■ **EXERCISE REQUIREMENTS**
Below are the records; output them exactly from the first line through the line with "Their implementation of", stopping there.
[SOURCE DATA Boundary: Start]
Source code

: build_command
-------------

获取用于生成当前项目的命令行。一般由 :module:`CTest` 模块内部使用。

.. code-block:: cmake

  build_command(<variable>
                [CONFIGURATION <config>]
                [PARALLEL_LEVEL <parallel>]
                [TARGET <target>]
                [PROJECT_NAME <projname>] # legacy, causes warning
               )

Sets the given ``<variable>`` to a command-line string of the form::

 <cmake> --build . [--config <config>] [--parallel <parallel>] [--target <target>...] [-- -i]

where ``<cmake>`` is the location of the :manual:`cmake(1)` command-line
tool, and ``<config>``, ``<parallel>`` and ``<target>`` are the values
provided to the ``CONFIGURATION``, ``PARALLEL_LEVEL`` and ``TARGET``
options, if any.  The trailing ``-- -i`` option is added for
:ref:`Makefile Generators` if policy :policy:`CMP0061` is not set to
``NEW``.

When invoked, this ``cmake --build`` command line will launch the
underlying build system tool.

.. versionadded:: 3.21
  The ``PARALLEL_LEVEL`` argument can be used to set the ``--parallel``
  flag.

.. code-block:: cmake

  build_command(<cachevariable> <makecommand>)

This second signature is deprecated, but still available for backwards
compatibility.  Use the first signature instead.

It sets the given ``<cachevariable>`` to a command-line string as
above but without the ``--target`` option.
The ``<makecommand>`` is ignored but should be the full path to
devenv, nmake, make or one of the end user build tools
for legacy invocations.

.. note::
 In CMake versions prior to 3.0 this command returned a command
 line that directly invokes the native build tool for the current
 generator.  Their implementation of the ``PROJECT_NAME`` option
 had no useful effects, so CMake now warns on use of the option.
[SOURCE DATA Boundary: End]
■ **RESULT BELOW**
Source code

: build_command
-------------

获取用于生成当前项目的命令行。一般由 :module:`CTest` 模块内部使用。

.. code-block:: cmake

  build_command(<variable>
                [CONFIGURATION <config>]
                [PARALLEL_LEVEL <parallel>]
                [TARGET <target>]
                [PROJECT_NAME <projname>] # legacy, causes warning
               )

Sets the given ``<variable>`` to a command-line string of the form::

 <cmake> --build . [--config <config>] [--parallel <parallel>] [--target <target>...] [-- -i]

where ``<cmake>`` is the location of the :manual:`cmake(1)` command-line
tool, and ``<config>``, ``<parallel>`` and ``<target>`` are the values
provided to the ``CONFIGURATION``, ``PARALLEL_LEVEL`` and ``TARGET``
options, if any.  The trailing ``-- -i`` option is added for
:ref:`Makefile Generators` if policy :policy:`CMP0061` is not set to
``NEW``.

When invoked, this ``cmake --build`` command line will launch the
underlying build system tool.

.. versionadded:: 3.21
  The ``PARALLEL_LEVEL`` argument can be used to set the ``--parallel``
  flag.

.. code-block:: cmake

  build_command(<cachevariable> <makecommand>)

This second signature is deprecated, but still available for backwards
compatibility.  Use the first signature instead.

It sets the given ``<cachevariable>`` to a command-line string as
above but without the ``--target`` option.
The ``<makecommand>`` is ignored but should be the full path to
devenv, nmake, make or one of the end user build tools
for legacy invocations.

.. note::
 In CMake versions prior to 3.0 this command returned a command
 line that directly invokes the native build tool for the current
 generator.  Their implementation of the ``PROJECT_NAME`` option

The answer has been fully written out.